__THE TASK__. Restate each of the lines below word for word and drop every picture.

__COLLECTED DATA__.

○ ○ ○ ○ ○

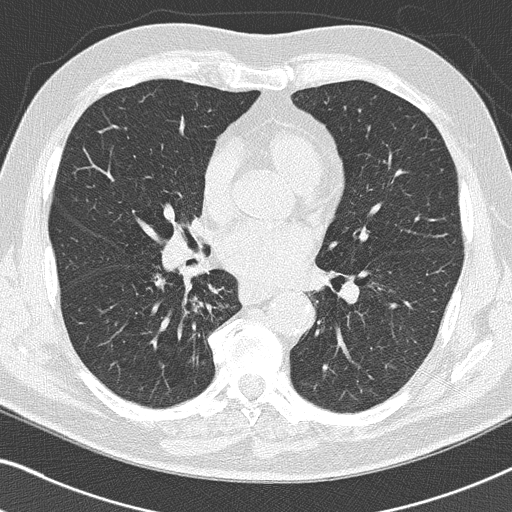
Chest CT (low-dose screening protocol), one axial image. Third annual screen. Lung window (W 1500 / L -600 HU). Slice 90 of 155 in the series. 512 × 512 image matrix. Male, age 66 years at enrolment. Current smoker at enrolment.
- Expert reader's lesion annotation, box from (x=139, y=264) to (x=230, y=327) px.
- Screening reader's record for this exam (one nodule recorded; not confirmed to be the boxed lesion): non-calcified nodule or mass ≥4 mm, right upper lobe, 5 × 4 mm, smooth margins, pre-existing on the prior screen: yes; interval growth: no.
- Later outcome: lung cancer diagnosed 38 days after this screen — squamous cell carcinoma, NOS, right lower lobe, poorly differentiated (G3), stage IIA (AJCC 6th edition), 22 mm at pathology.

○ ○ ○ ○ ○

__ANSWER SPACE__.
Chest CT (low-dose screening protocol), one axial image. Third annual screen. Lung window (W 1500 / L -600 HU). Slice 90 of 155 in the series. 512 × 512 image matrix. Male, age 66 years at enrolment. Current smoker at enrolment.
- Expert reader's lesion annotation, box from (x=139, y=264) to (x=230, y=327) px.
- Screening reader's record for this exam (one nodule recorded; not confirmed to be the boxed lesion): non-calcified nodule or mass ≥4 mm, right upper lobe, 5 × 4 mm, smooth margins, pre-existing on the prior screen: yes; interval growth: no.
- Later outcome: lung cancer diagnosed 38 days after this screen — squamous cell carcinoma, NOS, right lower lobe, poorly differentiated (G3), stage IIA (AJCC 6th edition), 22 mm at pathology.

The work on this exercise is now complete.